**Source text**
Batch size refers to the number of one hot vectors at the same time at the input of neural network. Usually, too small will lead to slow convergence of the loss function and reduce the efficiency. Too small batch size will lead to failure of convergence of the loss function, failure of learning the channel model of the neural network and failure of training, Therefore, the number of tone-hot vector with similar specification to the input vector will be selected for training, so the training will be more effective and efficient. As for preventing overfitting, the reason is that without setting the batch size, there is too much difference in each individual waveform, which will reduce the gradient to a less ideal position, which is not conducive to our final result. Power normalization has nothing to do with the training optimization scheme. Power normalization is embodied in the receiver DSP, which is not the focus of this paper. In the revised version of MS, corresponding descriptions are added according to the reviewer’s comments. (Section 3.1 paragraph 4).

**Set of tasks**
1. In the batch size text, where is power normalization embodied?
2. Carry on the batch size text from the point where it stops.

[Photo sets of single scenes]
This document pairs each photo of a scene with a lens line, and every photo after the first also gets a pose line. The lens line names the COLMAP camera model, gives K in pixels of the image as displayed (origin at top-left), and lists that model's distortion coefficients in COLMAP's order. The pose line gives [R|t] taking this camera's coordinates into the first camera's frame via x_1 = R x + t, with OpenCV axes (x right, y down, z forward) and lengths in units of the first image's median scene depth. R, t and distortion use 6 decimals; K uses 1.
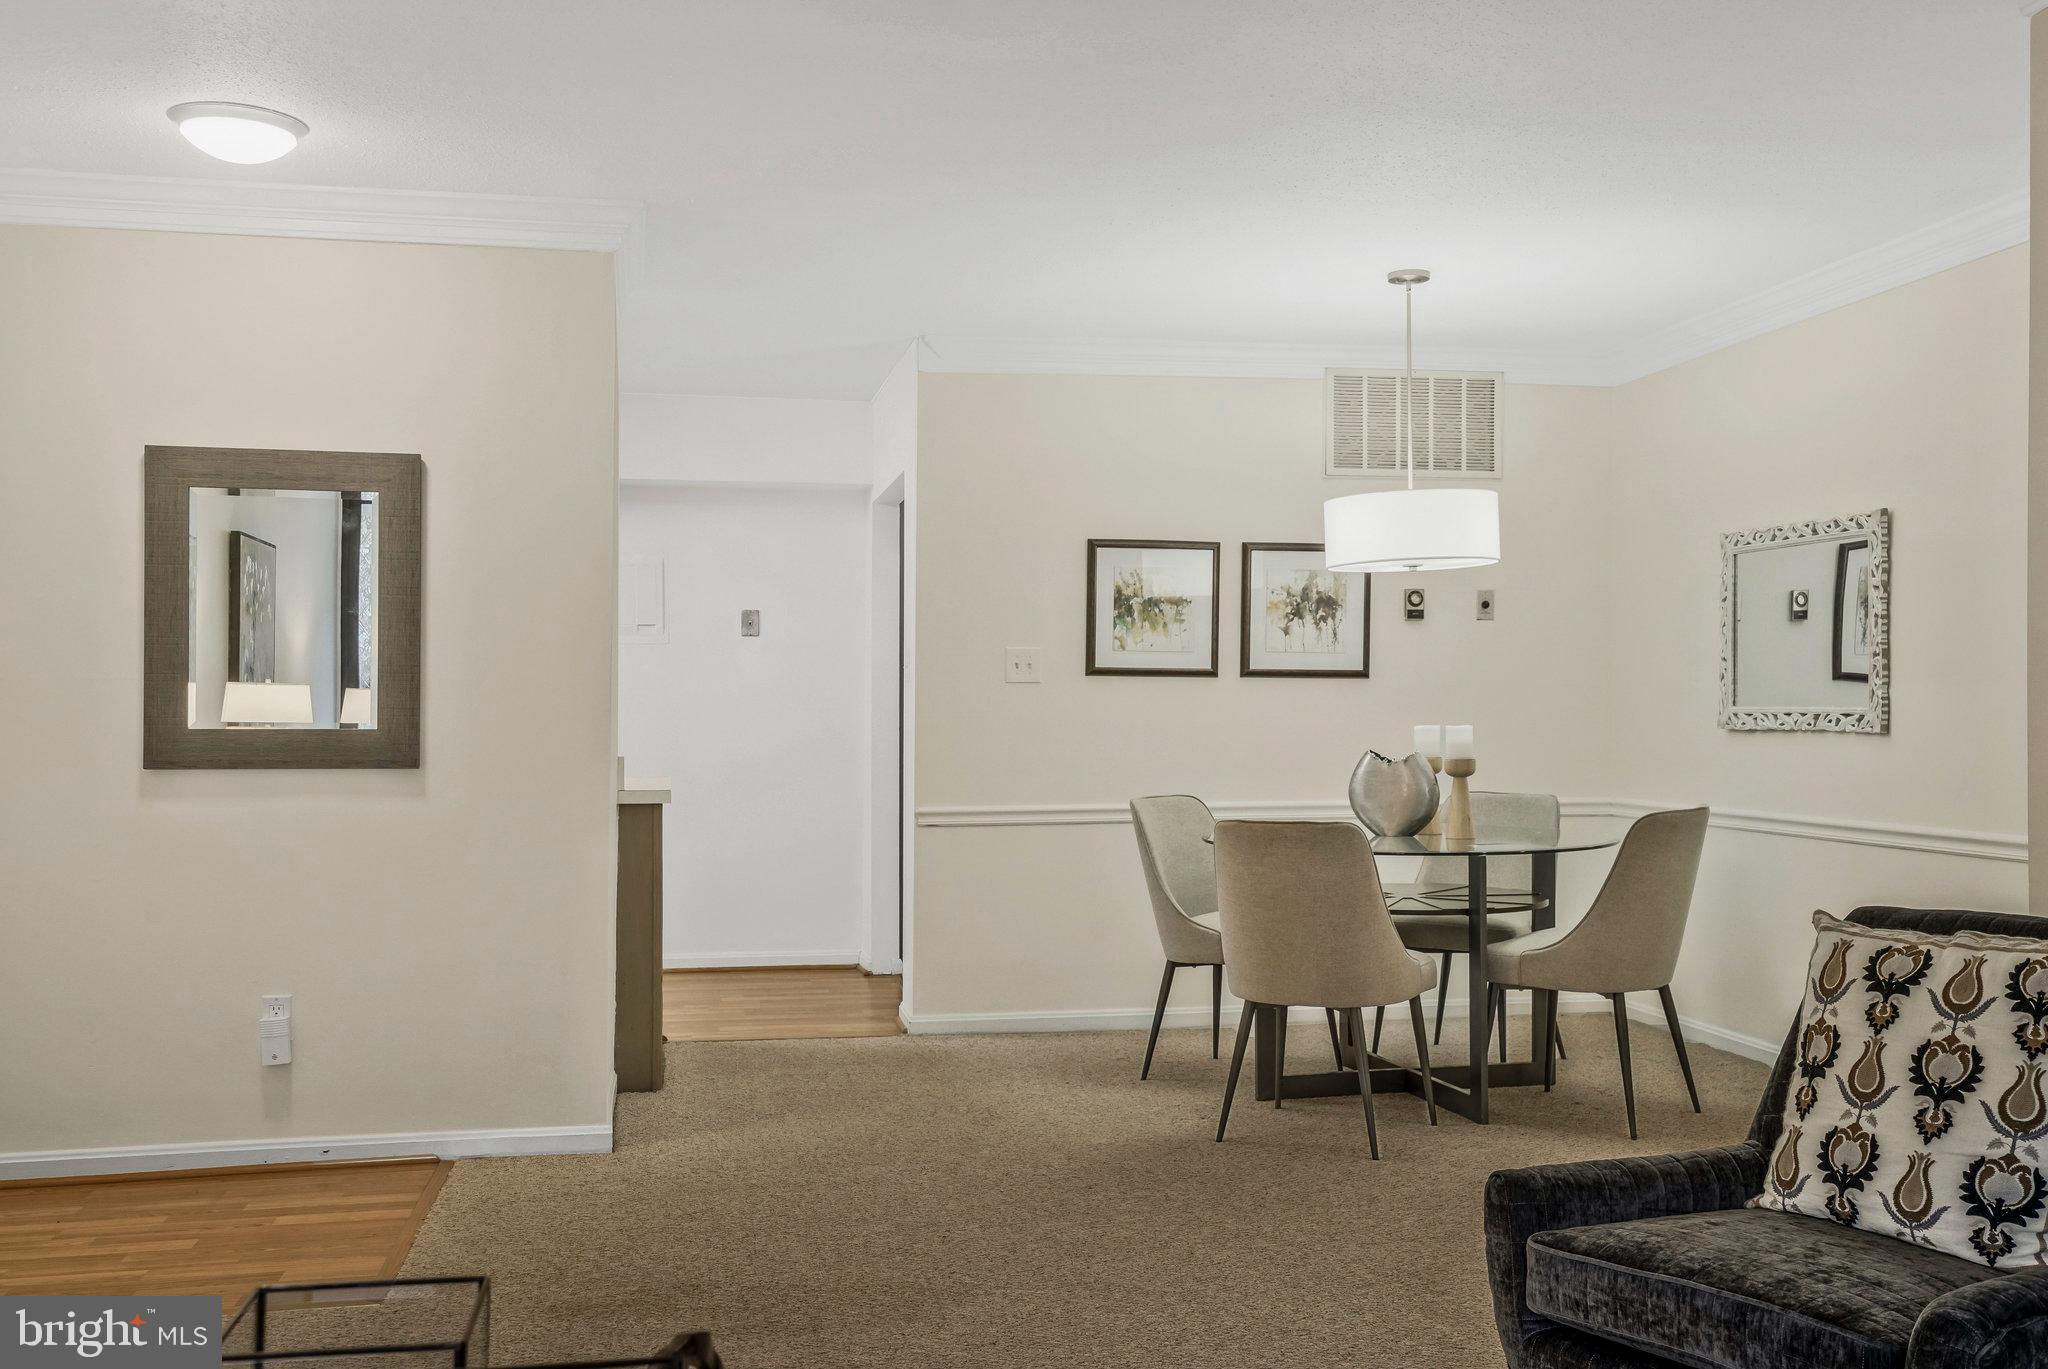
lens RADIAL K [[2018.7, 0, 997.0], [0, 2018.7, 688.0], [0, 0, 1]] dist [0.043580, 0.000000]
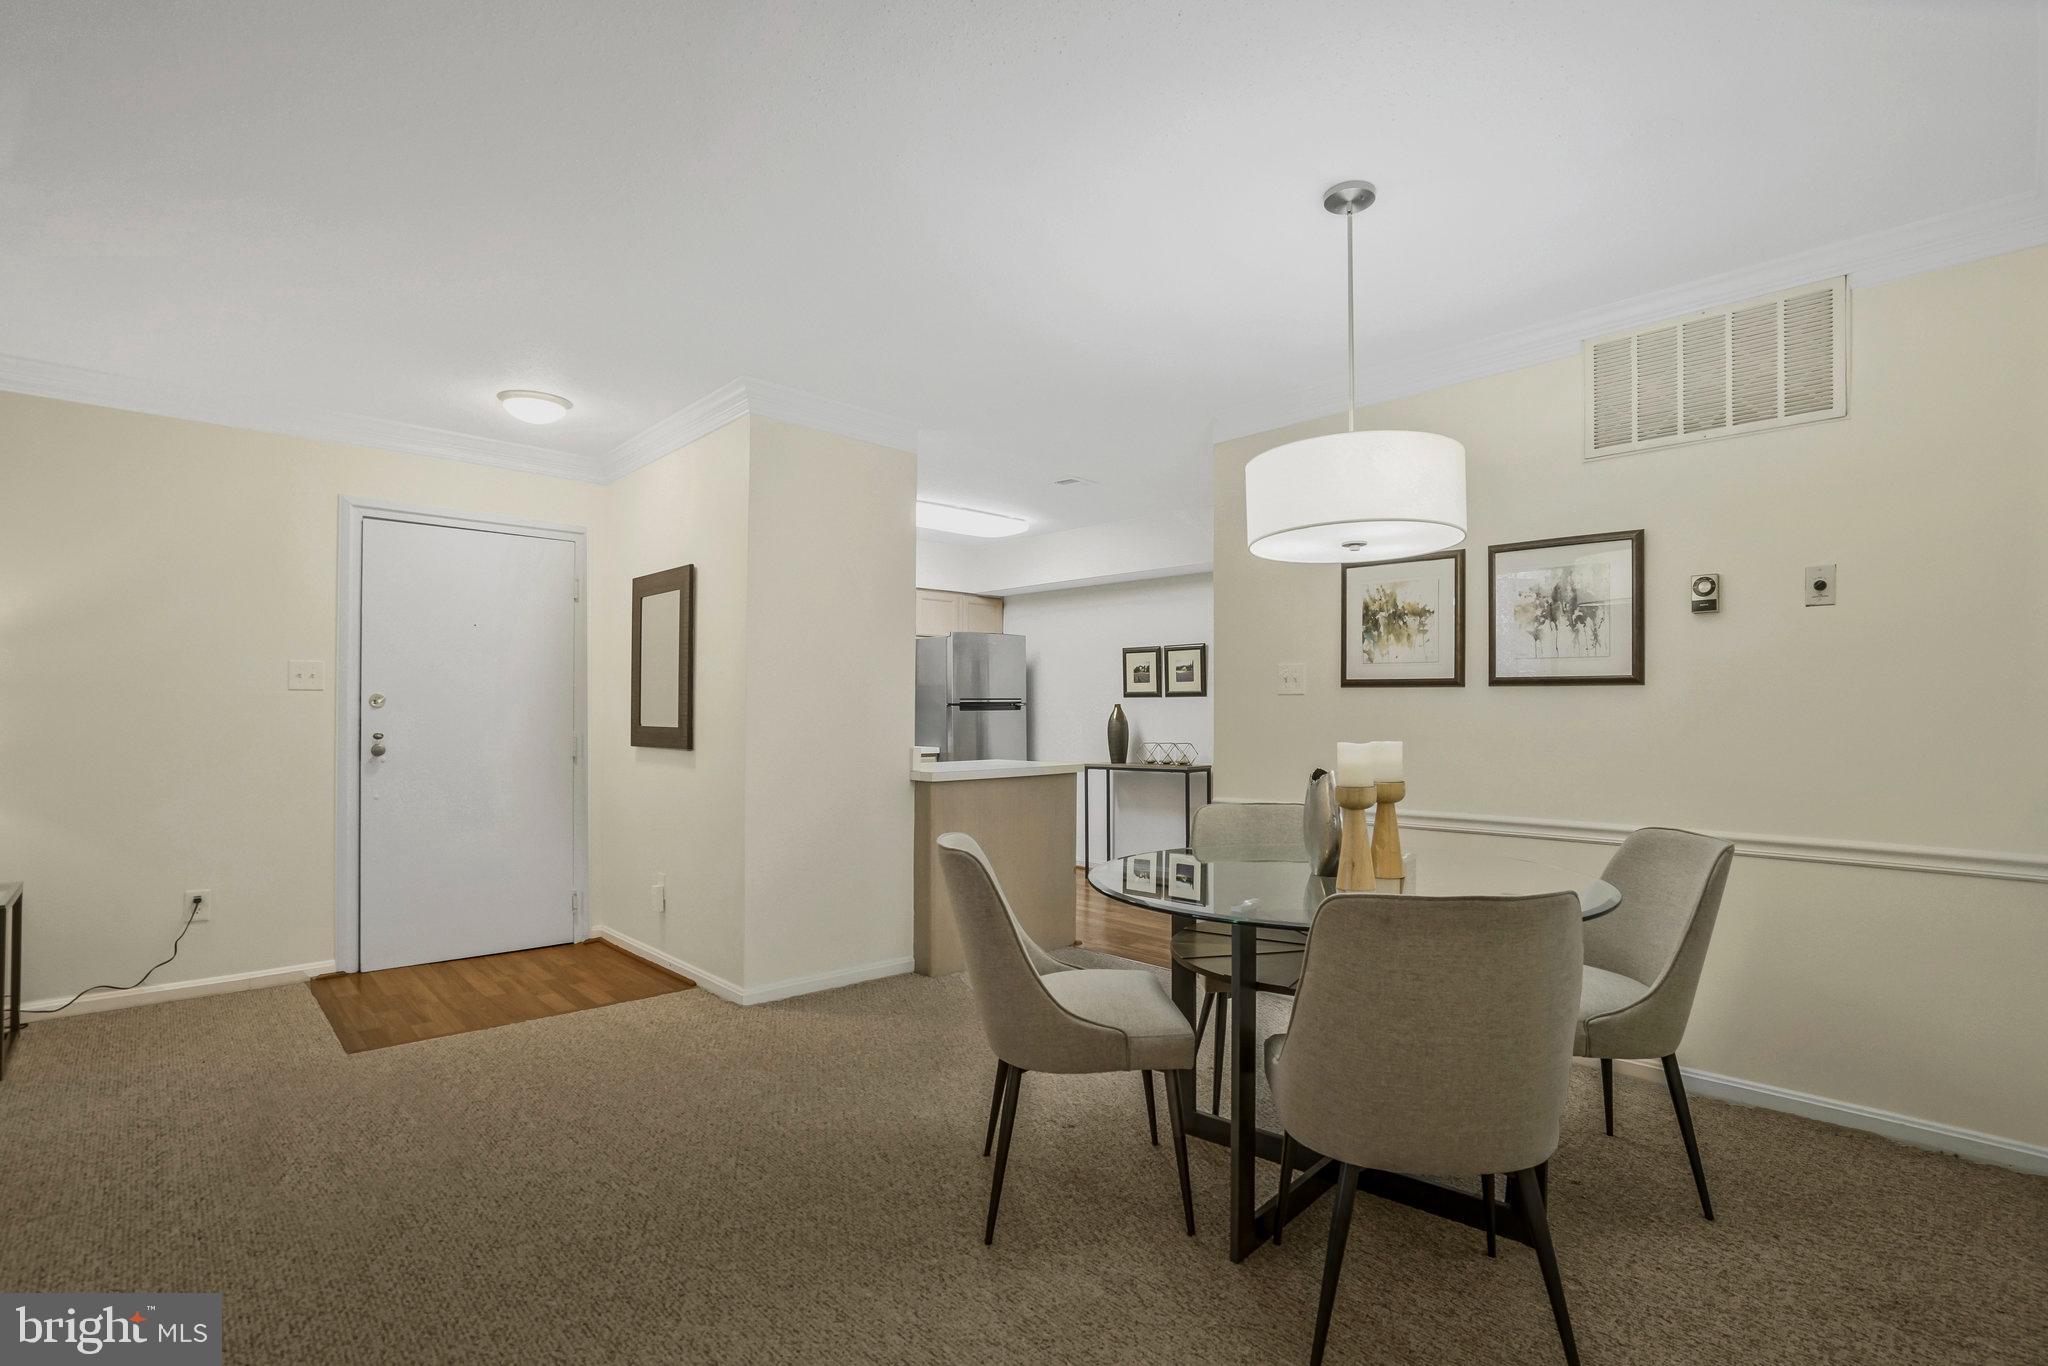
lens RADIAL K [[972.1, 0, 995.0], [0, 972.1, 710.7], [0, 0, 1]] dist [-0.042917, 0.010065]
pose [[0.540862, 0.003658, -0.841103, 0.435058], [-0.006989, 0.999976, -0.000145, 0.009208], [0.841082, 0.005957, 0.540874, 0.636886]]
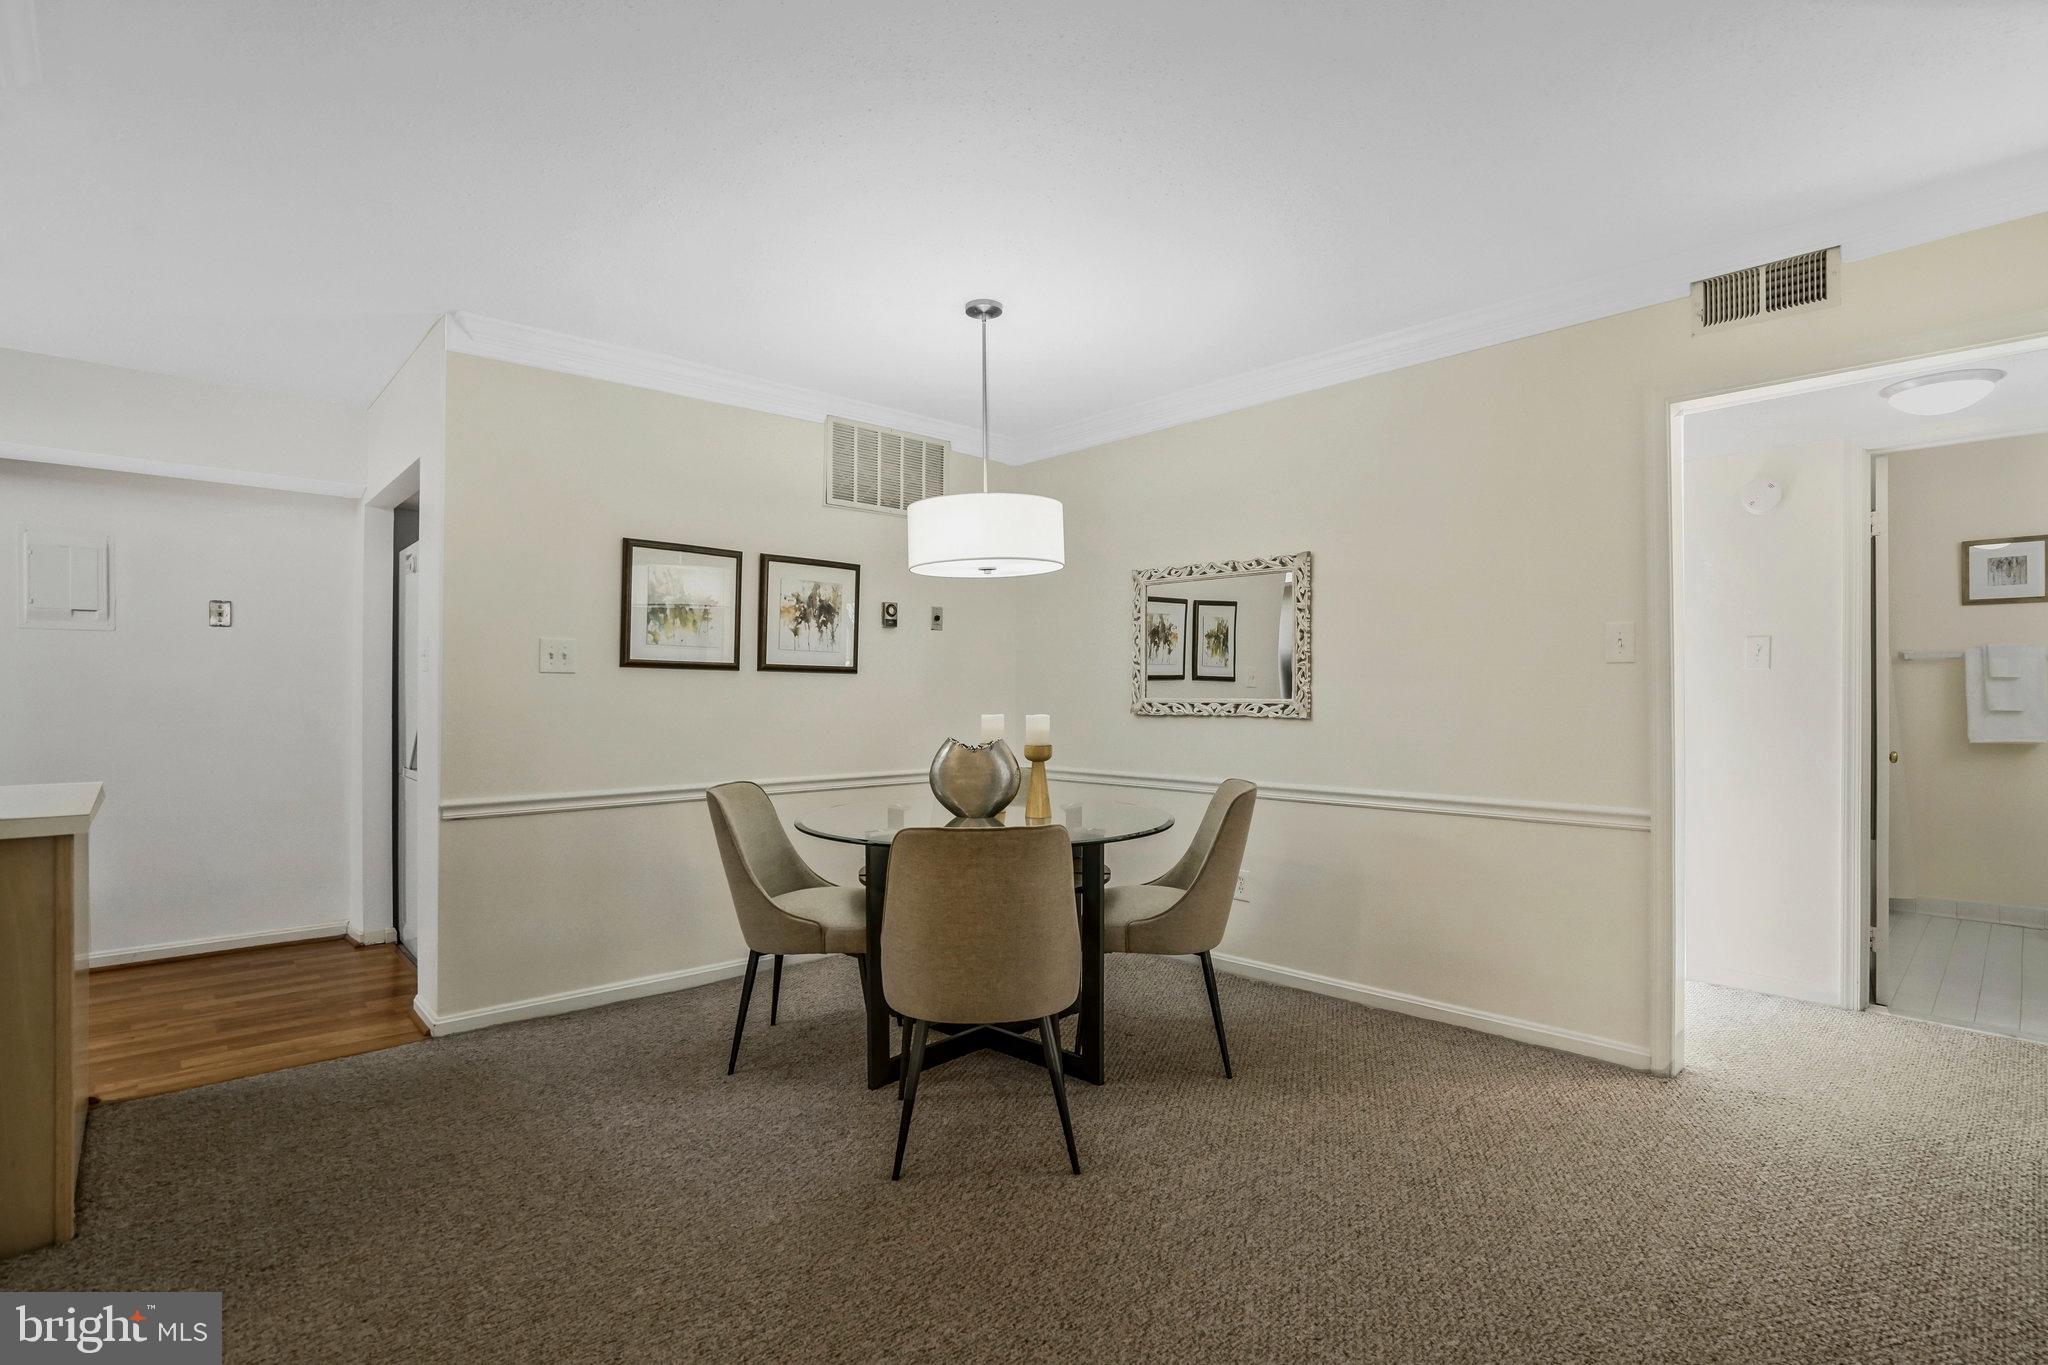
lens RADIAL K [[972.1, 0, 1009.8], [0, 972.1, 697.6], [0, 0, 1]] dist [-0.042917, 0.010065]
pose [[0.835739, 0.003107, 0.549118, -0.071550], [-0.008977, 0.999928, 0.008004, 0.004738], [-0.549053, -0.011618, 0.835707, 0.528791]]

**Results for the exercise**
1. Power normalization is embodied in the receiver DSP.

2.
Please use the mathematical symbols in italics in the paper and improve the English writing skill and check the grammar. For example, in line 322, page 8, The should be lowercase.

Response and Action Taken: We carefully examined the full text and improved our English writing according to the reviewer’s comments

Please clarify the generation method of the random sequence.

Response and Action Taken: In the revised version of MS, corresponding descriptions are added according to the reviewer’s comments

(Section 2.1 paragraph 1):

Random Sequence generated by Python Numpy Library is the bit stream that only consist of 0 and 1.

The EDFA amplifies the attenuated signal and usually introduces the ASE noises resulting in the OSNR decrease instead of the SNR increase. In addition, the added EDFA should be shown in the figure. Why are the signals after the channel in good order in Fig 4.? Were the legends of signals reversed?

Response and Action Taken:

Adding EDFA is to prevent excessive thermal noise from affecting the signal training without convergence at the receiver. The experiment shows that if it exceeds 55km, the signal at the receiving end cannot be trained and has no convergence due to excessive thermal noise. Therefore, EDFA amplification is adopted. the description in the original text is not very clear.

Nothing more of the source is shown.